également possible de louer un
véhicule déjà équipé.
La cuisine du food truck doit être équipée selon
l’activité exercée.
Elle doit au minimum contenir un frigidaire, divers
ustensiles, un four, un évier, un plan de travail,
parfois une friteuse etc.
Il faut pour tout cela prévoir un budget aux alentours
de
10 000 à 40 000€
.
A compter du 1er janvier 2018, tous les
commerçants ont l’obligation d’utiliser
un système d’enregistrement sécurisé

WHAT THIS TASK INVOLVES:
Write out the lines of the records exactly, starting at the one holding "10 000 à 40 000€" and ending with the last line, and include no others.

RESULT FOR THIS EXERCISE:
10 000 à 40 000€
.
A compter du 1er janvier 2018, tous les
commerçants ont l’obligation d’utiliser
un système d’enregistrement sécurisé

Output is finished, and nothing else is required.